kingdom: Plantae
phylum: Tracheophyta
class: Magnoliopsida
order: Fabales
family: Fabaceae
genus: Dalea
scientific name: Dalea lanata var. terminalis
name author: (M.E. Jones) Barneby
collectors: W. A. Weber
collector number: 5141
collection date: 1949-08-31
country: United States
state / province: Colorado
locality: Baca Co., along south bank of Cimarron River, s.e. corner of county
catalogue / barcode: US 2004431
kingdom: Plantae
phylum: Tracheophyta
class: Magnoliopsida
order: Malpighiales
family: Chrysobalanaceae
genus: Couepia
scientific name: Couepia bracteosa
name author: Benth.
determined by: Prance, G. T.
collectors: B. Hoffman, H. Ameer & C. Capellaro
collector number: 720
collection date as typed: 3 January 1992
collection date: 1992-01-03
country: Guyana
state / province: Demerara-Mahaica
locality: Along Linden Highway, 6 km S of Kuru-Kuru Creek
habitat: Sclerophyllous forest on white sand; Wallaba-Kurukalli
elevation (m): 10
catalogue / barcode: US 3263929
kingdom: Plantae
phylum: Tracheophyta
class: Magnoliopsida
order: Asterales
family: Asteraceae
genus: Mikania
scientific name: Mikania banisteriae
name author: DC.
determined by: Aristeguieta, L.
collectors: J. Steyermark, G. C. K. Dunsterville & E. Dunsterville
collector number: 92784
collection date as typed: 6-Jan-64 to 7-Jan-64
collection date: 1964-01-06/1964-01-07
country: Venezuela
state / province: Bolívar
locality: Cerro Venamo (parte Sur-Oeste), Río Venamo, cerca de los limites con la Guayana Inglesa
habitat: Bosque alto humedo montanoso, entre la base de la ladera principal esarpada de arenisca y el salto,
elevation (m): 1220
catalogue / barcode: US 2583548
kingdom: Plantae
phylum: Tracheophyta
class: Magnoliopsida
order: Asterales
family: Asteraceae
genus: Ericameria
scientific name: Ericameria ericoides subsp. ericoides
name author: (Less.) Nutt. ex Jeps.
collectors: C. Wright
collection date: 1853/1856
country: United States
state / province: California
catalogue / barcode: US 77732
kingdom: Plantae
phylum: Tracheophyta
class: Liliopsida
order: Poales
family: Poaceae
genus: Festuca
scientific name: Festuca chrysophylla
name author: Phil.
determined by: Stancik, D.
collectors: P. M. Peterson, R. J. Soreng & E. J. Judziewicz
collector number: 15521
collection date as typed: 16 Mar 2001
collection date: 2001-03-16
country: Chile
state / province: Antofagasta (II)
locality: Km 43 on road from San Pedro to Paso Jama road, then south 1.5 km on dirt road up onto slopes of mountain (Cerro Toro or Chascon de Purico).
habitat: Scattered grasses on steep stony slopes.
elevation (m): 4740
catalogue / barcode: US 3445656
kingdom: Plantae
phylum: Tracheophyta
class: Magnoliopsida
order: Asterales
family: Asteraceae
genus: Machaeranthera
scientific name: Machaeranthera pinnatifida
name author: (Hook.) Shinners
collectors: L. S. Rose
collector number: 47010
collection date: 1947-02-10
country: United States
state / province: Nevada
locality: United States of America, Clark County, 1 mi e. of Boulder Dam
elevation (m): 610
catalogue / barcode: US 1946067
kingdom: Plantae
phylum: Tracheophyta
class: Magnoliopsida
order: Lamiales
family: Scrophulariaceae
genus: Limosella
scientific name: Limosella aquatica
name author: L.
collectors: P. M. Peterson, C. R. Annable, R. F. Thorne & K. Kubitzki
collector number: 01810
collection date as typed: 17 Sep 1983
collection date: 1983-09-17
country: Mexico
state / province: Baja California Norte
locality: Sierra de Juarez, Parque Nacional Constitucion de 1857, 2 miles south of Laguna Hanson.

◇ ◇ ◇

> [YOUR OBJECTIVE] How many of the lines above contain the string "author"? Case counts. Reply with the number alone.

> [RESULT OF THIS TASK] 7